HP’s acquisition of Palm to impact tablets, not smartphones

HP’s recent announcement of its intent to acquire smartphone maker Palm is another example of a PC maker fortifying their competitive stance in the ultra-mobile device market, states market researcher IMS Research.
Based on HP executives’ statements, Palm’s webOS operating system appears to be one of the core assets that HP plans to integrate into its mobile device portfolio. IMS Research expects HP to employ webOS in its tablet line-up in favor of, or in addition to, offering a Windows 7 model.
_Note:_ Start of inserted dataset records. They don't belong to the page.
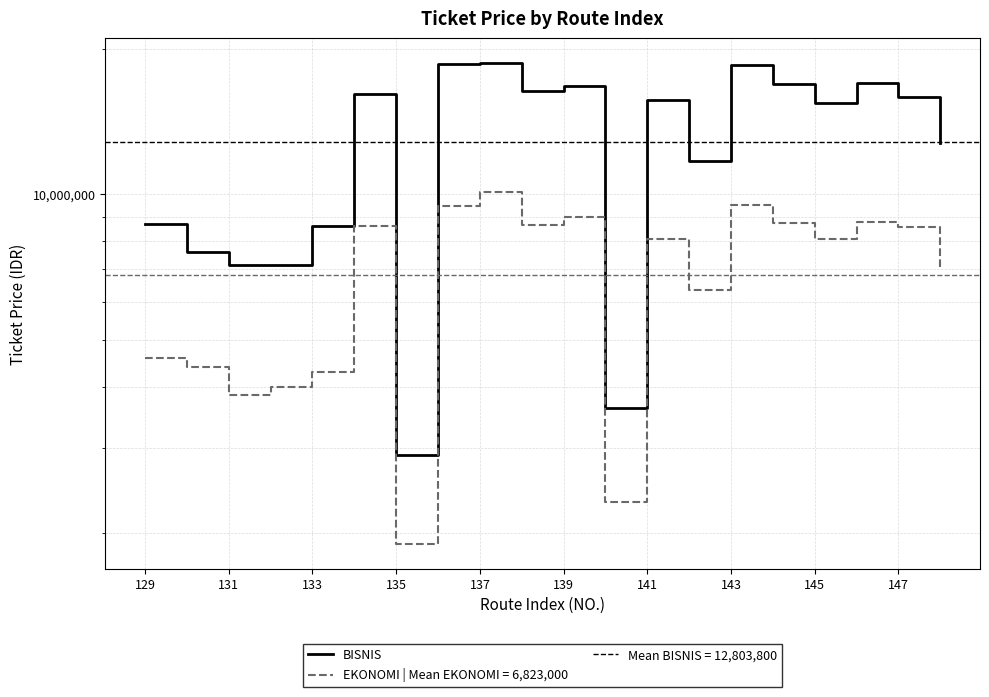

Is the value of EKONOMI at 19 greater than the value of BISNIS at 143?

No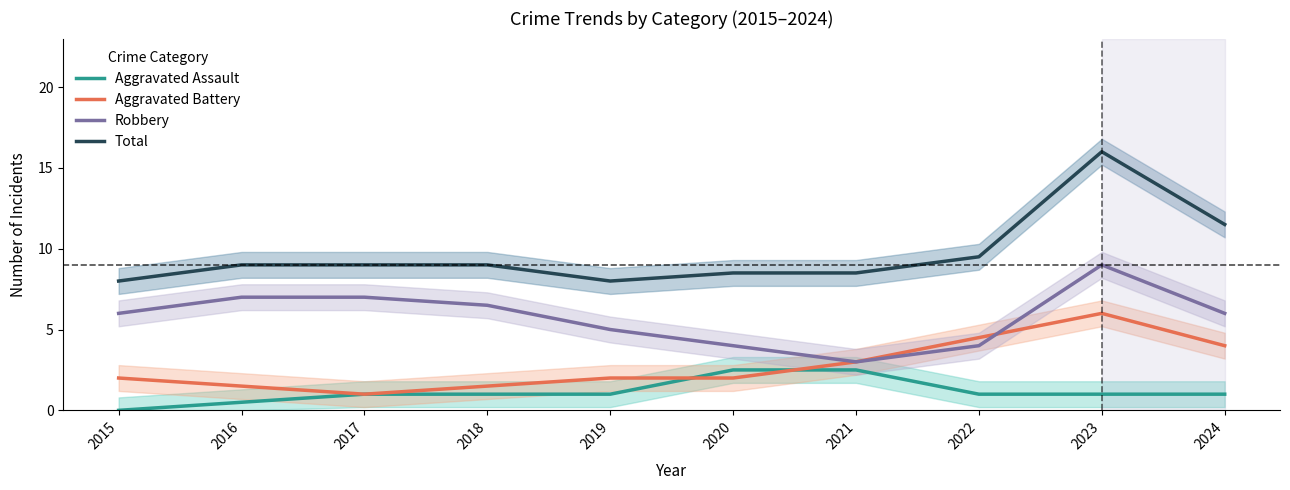

What is the spread (max minus min) of values at 2022?

8.5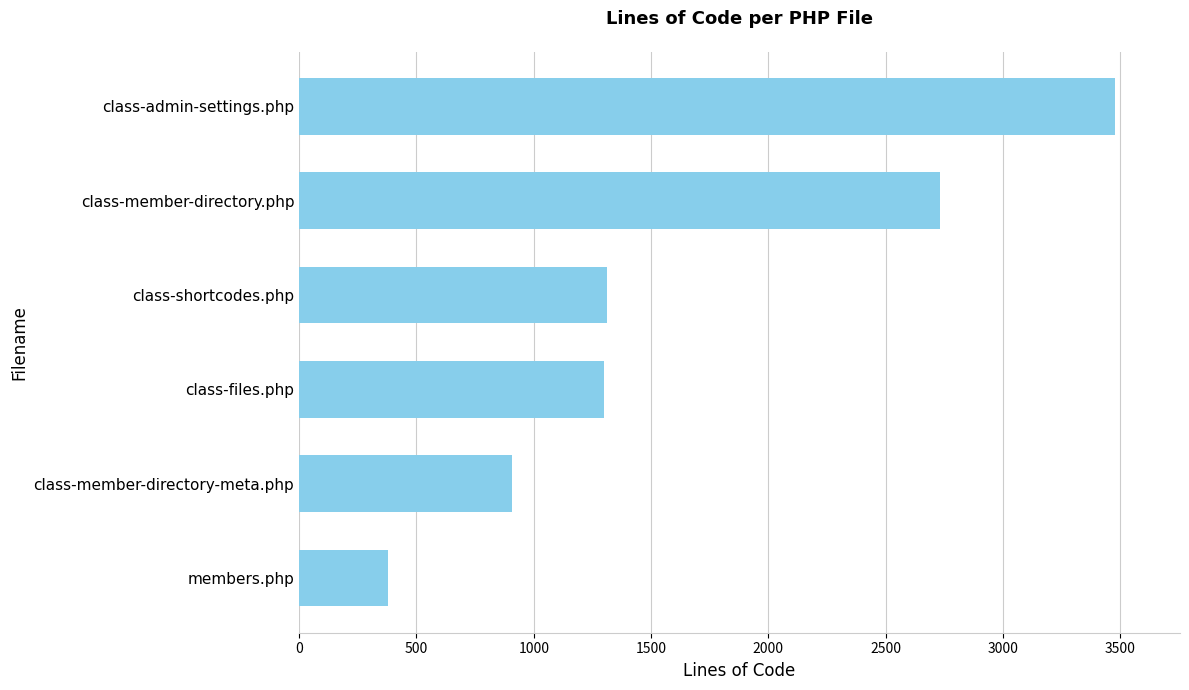

What is the approximate value at members.php, to the nearest 10?

380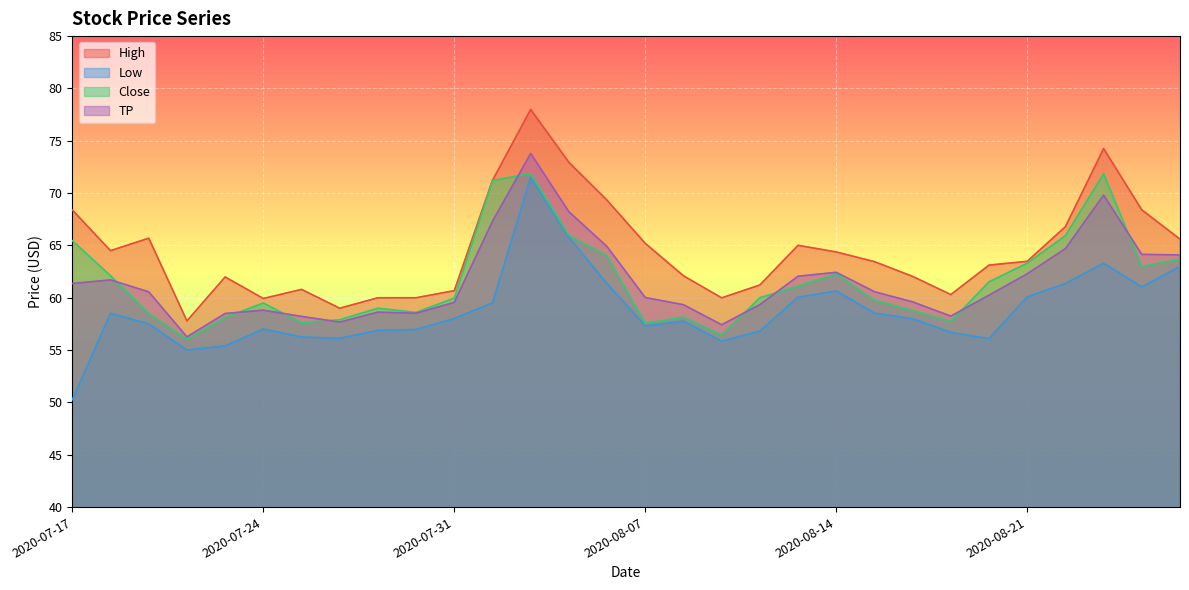

At which label is High closest to 67?

2020-08-24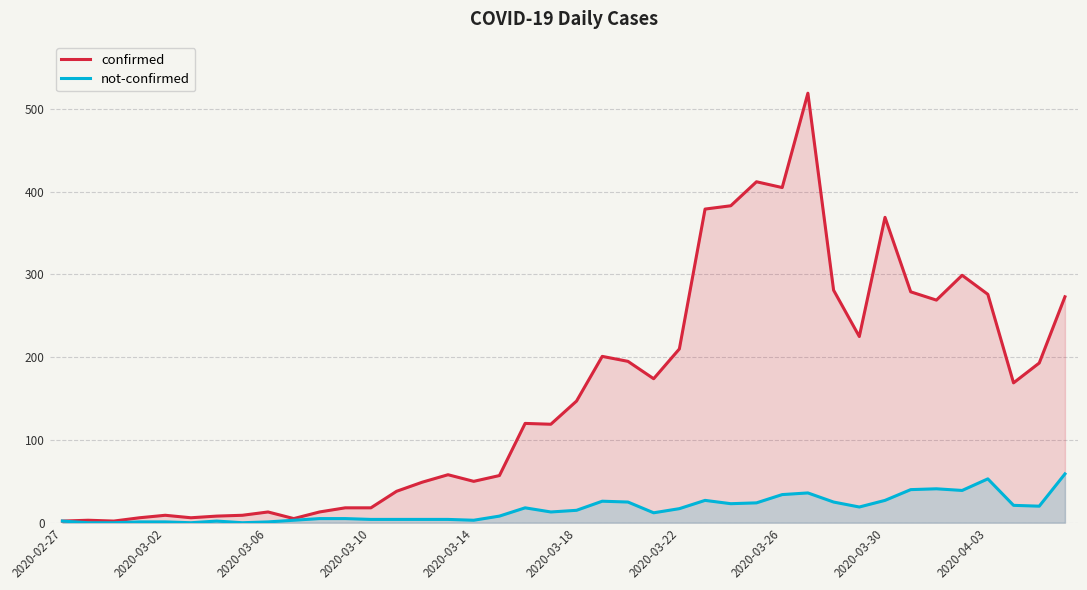

Rank the series by their average value, from highest to lowest.

confirmed, not-confirmed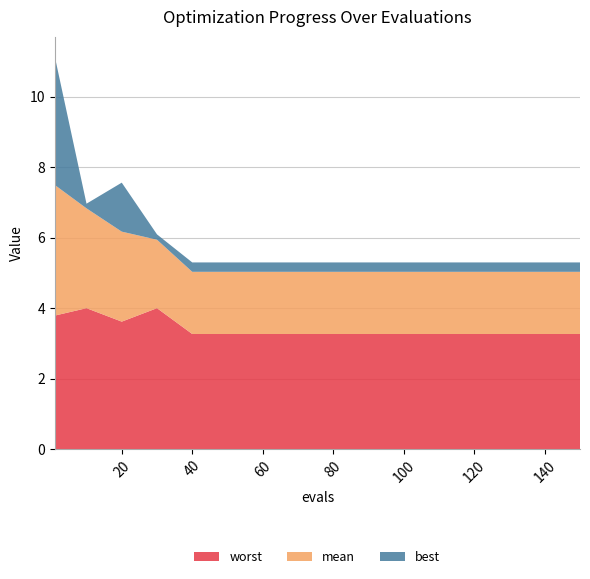

Reading left to right, list all the values displayed in this chart.

mean: 1=3.7	10=2.8	20=2.6	30=1.9	40=1.8	50=1.8	60=1.8	70=1.8	80=1.8	90=1.8	100=1.8	110=1.8	120=1.8	130=1.8	140=1.8	150=1.8
best: 1=3.6	10=0.1	20=1.4	30=0.2	40=0.3	50=0.3	60=0.3	70=0.3	80=0.3	90=0.3	100=0.3	110=0.3	120=0.3	130=0.3	140=0.3	150=0.3
worst: 1=3.8	10=4.0	20=3.6	30=4.0	40=3.3	50=3.3	60=3.3	70=3.3	80=3.3	90=3.3	100=3.3	110=3.3	120=3.3	130=3.3	140=3.3	150=3.3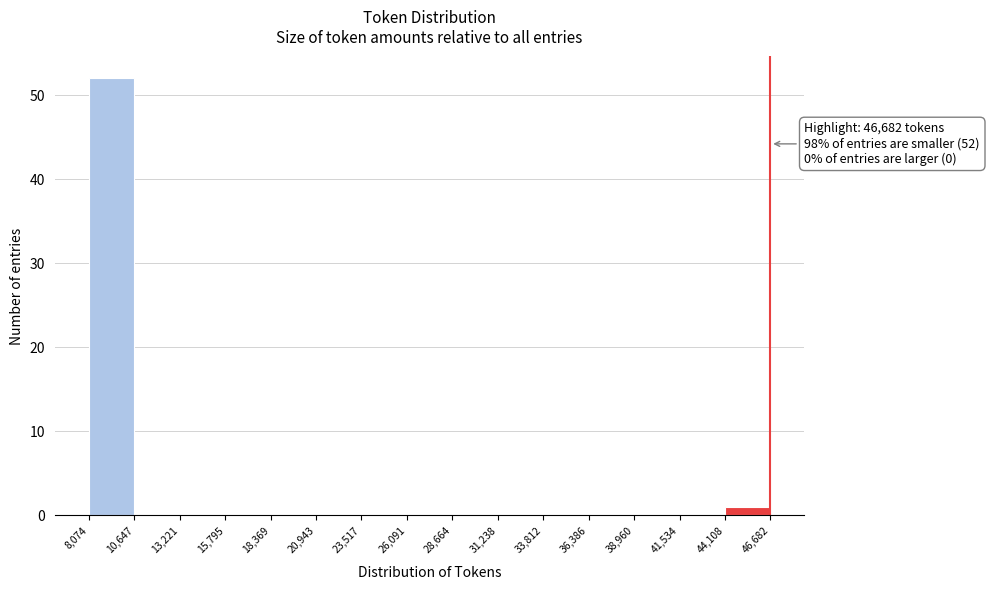

Over which range of the x-axis is the bar tallest?

8,074 to 10,647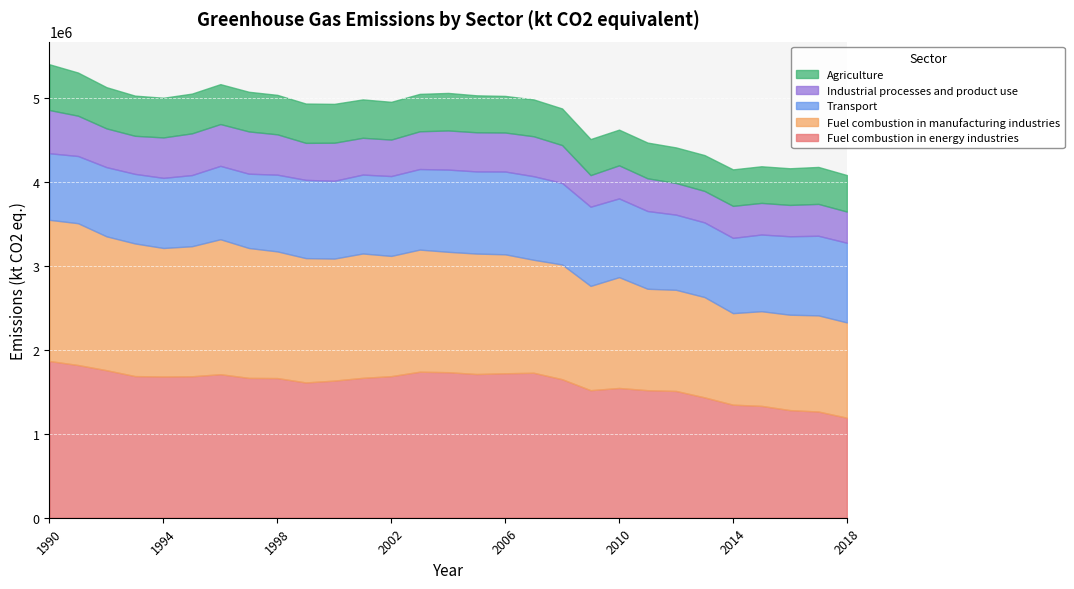

In Transport, how many points are higher than both neighbors (excluding endpoints)?

3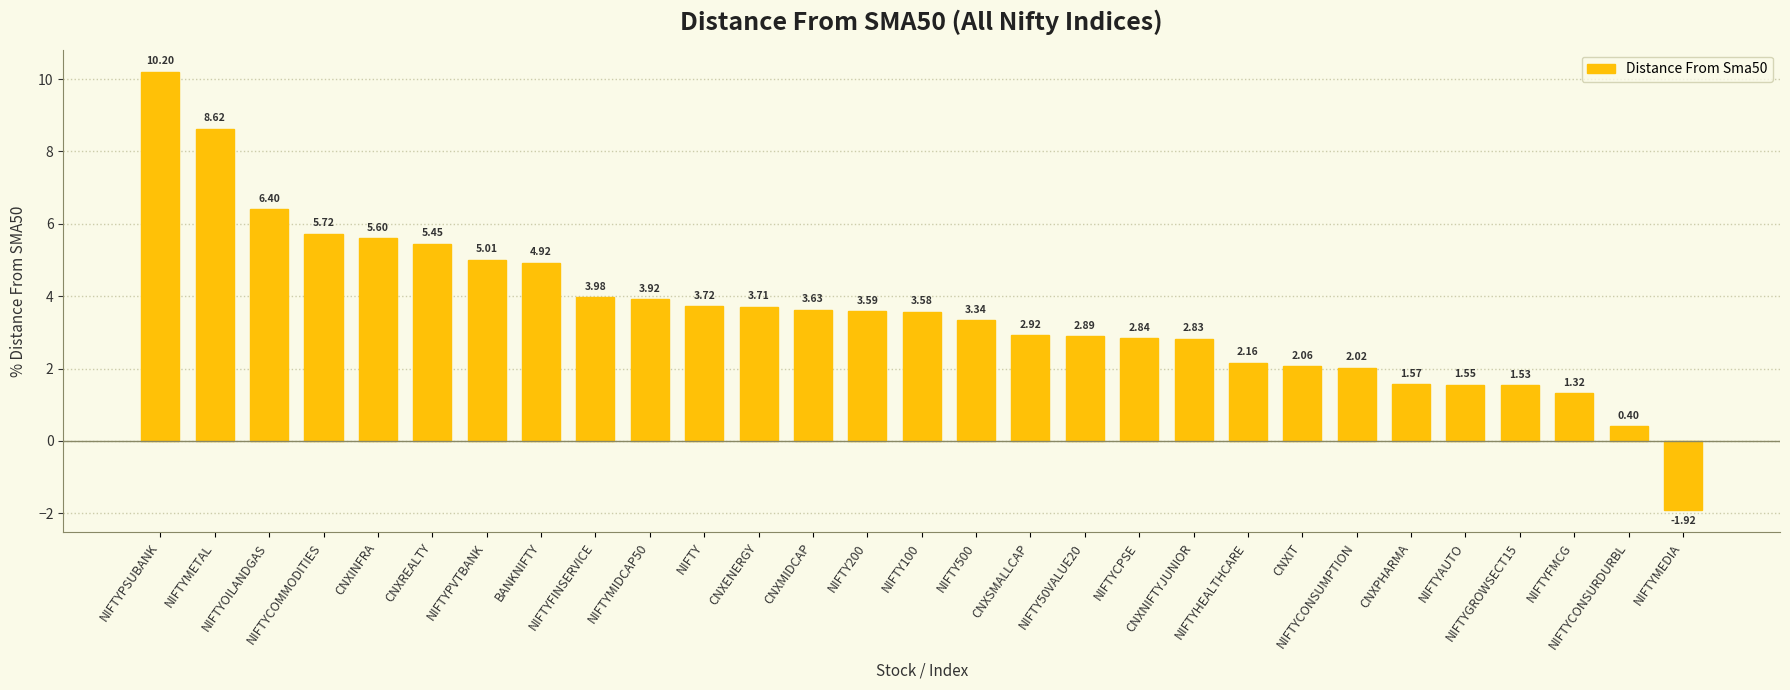

What is the difference between the maximum and minimum values?

12.1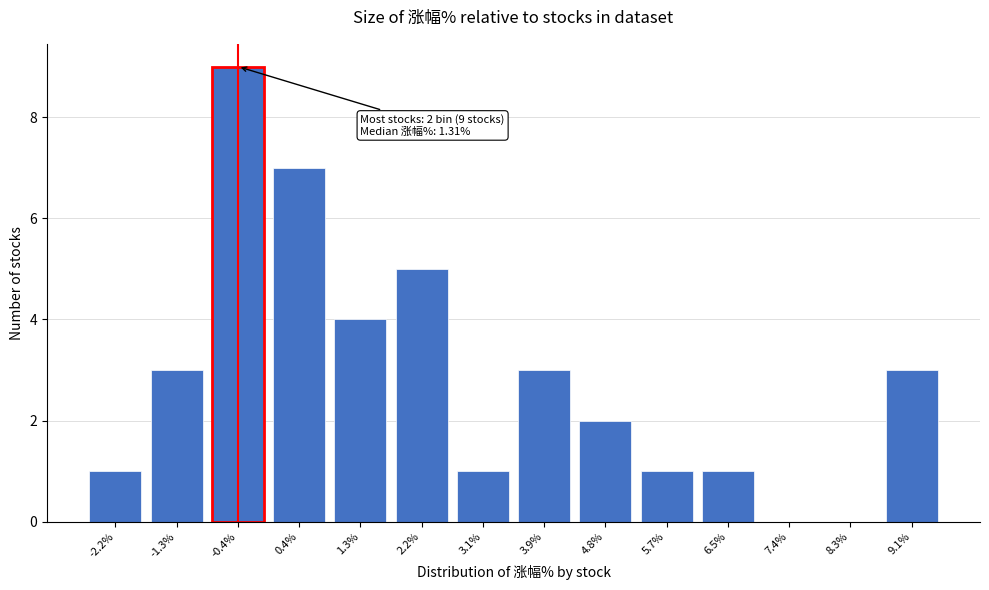

Reading left to right, what are all the values shown in this chart?

-2.2%=1	-1.3%=3	-0.4%=9	0.4%=7	1.3%=4	2.2%=5	3.1%=1	3.9%=3	4.8%=2	5.7%=1	6.5%=1	7.4%=0	8.3%=0	9.1%=3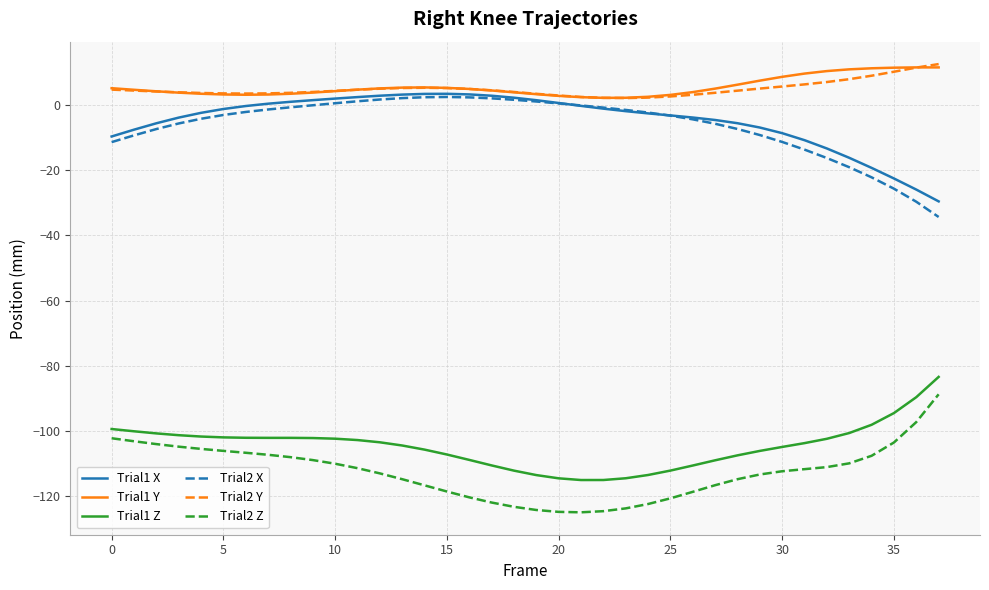

What are all the series names shown in the legend?

Trial1 X, Trial1 Y, Trial1 Z, Trial2 X, Trial2 Y, Trial2 Z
Anna Hunt, IMS Research’s principal analyst and author of Impact of Connected Tablets on the CE Market, stated, “HP’s upcoming Slate tablet was originally expected to run Windows 7 OS, although using Windows 7 would translate to a higher cost to the consumer and could mean more strain on the processor.”

Ms. Hunt adds, “The tablet market will likely see devices at sub $250 price points within a year’s time, therefore suppliers must be very aware of lowering costs while maximizing performance and end user experience.”

Once optimized for the tablet platform, webOS may enable HP to grow an applications ecosystem competitive to Apple OS and Google’s Android. Chris Schreck, market analyst at IMS Research and author of The Evolution of Smartphones, states, “WebOS is an extremely easy platform for apps developers. It uses standard development languages already extremely common among PC developers. If HP can create a compelling tablet offering that people are willing to buy, the barriers to entry for developers might be fairly minimal.”

Roughly 1000 applications have been developed for webOS, most of which may not scale up well to a larger tablet screen. In 2009, Palm’s share of the smartphone market was approximately 1.2%, while Apple’s iPhone OS accounted for 14.3% and Android approximately 3.3%.

HP may also be considering a play in the smartphone market, although Palm has not had significant success competing against the likes of Apple’s iPhone, RIM’s Blackberry and Nokia’s portfolio. There are numerous notebook makers, including Dell, Lenovo and Acer, which have recently entered the smartphone market, although they have yet to gain any real traction.